Hi I have been working on this problem for a while and don't understand the solution given.
Here is the solution:
Suppose that $(a^2 + b^2)/(ab + 1) = k$ and we assume that there exists one or more solution to the given condition where k is not a perfect square.
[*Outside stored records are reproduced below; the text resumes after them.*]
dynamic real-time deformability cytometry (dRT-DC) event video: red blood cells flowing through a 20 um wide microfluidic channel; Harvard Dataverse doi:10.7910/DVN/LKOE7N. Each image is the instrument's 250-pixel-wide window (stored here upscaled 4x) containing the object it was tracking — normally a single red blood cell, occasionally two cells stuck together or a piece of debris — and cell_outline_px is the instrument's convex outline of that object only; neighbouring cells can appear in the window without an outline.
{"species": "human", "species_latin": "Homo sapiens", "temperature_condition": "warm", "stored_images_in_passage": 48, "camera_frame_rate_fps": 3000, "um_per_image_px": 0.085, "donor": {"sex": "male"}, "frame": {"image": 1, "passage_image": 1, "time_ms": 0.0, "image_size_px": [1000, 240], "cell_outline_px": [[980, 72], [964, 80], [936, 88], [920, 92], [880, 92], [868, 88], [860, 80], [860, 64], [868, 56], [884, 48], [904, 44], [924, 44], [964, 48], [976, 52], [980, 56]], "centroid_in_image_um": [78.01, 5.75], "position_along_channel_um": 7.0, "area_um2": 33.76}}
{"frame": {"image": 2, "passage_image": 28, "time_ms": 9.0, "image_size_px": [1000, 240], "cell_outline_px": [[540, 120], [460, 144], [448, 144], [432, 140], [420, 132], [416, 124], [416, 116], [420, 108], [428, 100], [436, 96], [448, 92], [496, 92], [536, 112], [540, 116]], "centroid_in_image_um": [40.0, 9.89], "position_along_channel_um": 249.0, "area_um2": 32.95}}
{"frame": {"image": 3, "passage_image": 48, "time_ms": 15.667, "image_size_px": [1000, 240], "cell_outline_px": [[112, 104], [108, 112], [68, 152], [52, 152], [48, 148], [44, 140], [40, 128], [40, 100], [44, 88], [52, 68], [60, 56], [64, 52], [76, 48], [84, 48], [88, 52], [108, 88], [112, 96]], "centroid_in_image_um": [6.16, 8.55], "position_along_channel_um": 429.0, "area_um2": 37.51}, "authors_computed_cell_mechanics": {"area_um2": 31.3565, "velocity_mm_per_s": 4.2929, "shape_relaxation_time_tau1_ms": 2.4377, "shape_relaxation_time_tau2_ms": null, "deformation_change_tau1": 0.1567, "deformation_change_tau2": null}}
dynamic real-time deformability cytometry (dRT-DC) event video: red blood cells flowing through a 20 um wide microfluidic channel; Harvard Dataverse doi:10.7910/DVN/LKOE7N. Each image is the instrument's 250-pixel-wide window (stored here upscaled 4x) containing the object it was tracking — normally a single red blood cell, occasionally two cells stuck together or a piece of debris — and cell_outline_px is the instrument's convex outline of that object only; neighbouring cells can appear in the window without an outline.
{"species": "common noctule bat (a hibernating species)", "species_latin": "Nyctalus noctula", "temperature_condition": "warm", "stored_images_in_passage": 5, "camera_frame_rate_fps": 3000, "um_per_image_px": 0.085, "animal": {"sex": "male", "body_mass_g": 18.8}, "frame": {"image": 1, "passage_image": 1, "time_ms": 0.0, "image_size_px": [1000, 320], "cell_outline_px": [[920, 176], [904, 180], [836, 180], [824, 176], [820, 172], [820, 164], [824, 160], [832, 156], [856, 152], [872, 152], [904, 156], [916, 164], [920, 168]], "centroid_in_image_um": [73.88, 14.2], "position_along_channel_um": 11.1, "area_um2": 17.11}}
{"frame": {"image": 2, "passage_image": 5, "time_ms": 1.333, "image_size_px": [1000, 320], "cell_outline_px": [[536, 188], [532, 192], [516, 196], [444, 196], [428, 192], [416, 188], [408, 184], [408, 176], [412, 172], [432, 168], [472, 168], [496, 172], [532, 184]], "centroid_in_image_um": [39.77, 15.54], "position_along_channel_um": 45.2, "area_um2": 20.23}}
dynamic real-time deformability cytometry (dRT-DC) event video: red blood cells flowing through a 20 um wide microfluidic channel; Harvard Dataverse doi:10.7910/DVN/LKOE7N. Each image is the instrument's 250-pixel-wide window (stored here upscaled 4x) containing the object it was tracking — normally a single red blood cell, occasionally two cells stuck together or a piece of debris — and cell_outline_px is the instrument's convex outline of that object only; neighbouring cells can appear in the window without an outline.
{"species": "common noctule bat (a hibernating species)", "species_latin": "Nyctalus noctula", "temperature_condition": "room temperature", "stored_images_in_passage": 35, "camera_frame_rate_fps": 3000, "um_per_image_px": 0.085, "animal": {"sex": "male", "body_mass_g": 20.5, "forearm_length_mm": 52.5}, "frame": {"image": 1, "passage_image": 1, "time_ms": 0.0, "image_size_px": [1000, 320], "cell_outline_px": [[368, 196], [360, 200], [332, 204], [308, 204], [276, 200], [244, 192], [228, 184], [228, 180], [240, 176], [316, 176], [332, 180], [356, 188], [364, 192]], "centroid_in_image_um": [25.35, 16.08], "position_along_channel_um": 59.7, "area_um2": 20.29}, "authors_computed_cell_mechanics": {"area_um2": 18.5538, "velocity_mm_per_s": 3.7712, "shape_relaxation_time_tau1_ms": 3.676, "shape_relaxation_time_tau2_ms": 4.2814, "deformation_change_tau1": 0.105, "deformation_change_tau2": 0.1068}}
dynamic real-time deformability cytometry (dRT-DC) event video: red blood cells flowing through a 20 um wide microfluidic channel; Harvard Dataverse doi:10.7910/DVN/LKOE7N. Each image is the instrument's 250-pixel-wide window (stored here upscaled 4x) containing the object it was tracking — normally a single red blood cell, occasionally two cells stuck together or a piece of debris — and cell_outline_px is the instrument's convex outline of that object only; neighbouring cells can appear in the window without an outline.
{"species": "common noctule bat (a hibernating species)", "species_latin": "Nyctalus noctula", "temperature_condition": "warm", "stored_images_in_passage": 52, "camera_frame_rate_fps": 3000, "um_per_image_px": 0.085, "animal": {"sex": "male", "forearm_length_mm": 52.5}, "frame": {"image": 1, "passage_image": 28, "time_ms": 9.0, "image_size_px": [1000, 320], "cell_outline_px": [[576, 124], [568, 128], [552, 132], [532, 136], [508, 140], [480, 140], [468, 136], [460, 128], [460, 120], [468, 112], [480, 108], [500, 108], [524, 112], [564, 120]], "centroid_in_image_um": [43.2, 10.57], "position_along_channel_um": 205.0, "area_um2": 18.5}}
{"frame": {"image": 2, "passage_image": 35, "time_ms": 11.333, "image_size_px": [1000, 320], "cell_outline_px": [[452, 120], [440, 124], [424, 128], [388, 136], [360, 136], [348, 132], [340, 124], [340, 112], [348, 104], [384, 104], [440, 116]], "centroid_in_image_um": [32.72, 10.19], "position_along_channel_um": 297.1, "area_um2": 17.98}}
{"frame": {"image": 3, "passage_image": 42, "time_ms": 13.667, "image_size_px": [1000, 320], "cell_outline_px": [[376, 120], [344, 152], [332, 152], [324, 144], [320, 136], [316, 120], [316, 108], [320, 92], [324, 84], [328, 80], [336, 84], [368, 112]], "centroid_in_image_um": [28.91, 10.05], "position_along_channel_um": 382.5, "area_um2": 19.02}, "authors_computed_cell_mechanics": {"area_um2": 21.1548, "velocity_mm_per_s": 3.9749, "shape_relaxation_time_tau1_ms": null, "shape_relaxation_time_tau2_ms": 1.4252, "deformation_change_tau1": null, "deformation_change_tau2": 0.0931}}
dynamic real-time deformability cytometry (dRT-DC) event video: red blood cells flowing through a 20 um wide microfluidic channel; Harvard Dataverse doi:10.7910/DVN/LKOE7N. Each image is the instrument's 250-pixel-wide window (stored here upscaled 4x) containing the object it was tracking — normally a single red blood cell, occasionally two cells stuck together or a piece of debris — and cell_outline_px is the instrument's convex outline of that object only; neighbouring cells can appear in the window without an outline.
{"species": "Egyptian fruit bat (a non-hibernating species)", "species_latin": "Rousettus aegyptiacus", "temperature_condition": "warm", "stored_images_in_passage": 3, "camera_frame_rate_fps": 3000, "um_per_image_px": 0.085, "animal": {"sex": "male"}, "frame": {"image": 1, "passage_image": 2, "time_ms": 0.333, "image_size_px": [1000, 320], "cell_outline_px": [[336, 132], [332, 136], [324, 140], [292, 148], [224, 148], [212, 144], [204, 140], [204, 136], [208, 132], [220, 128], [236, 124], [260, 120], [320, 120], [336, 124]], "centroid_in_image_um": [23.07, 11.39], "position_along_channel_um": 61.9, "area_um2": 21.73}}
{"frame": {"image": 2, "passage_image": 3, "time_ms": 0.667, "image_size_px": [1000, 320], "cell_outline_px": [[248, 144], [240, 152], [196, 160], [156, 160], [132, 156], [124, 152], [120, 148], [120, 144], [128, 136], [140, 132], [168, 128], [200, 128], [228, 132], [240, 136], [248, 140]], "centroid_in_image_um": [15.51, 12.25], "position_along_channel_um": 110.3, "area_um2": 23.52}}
For a given value of k, let (A,B) be the solution to this equation that minimizes the value of A+B and WLOG, lets say that $A \ge B$. Let's look at the universe of solutions for (x,B).
$(a^2 + b^2)/(ab+1) = k$
$x^2 + B^2 = k(xB+1)$
$x^2 - kB(x) + (B^2 - k) = 0$
One root of the above equation is clearly A, and by vieta's formulas, the sum of the roots is $kb$ and the product of the roots is $b^2 - k$. Thus, the other root can be written as $c = (kb - A) = (b^2 - k)/A$. The left side of the equality means that the other root is an integer. Additionally, we know that this new root cannot be 0 because $b^2 = k$, and we assumed that k is not a perfect square. If $c < 0$, then $c^2 - kb(c) + (b^2 - k) \ge c^2 + k - b^2 - k > 0$.
The above inequality contradicts the fact that c has to be the root of the equation. Since we know that $A \ge B$, $c = (B^2 - k)/A < B^2/A < B < A$, thus implies that $c + B < A + B$.
Which contradicts the minimality of (A, B)
I don't get how they came to the left side of the equality means that the other root is an integer. I also don't get how they came to if $c < 0$, then $c^2 - kb(c) + (b^2 - k) \ge c^2 + k - b^2 - k > 0$. Why add the extra k's to $c^2 + k - b^2 - k$? And how does that inequality contradict c being a root?
Thanks!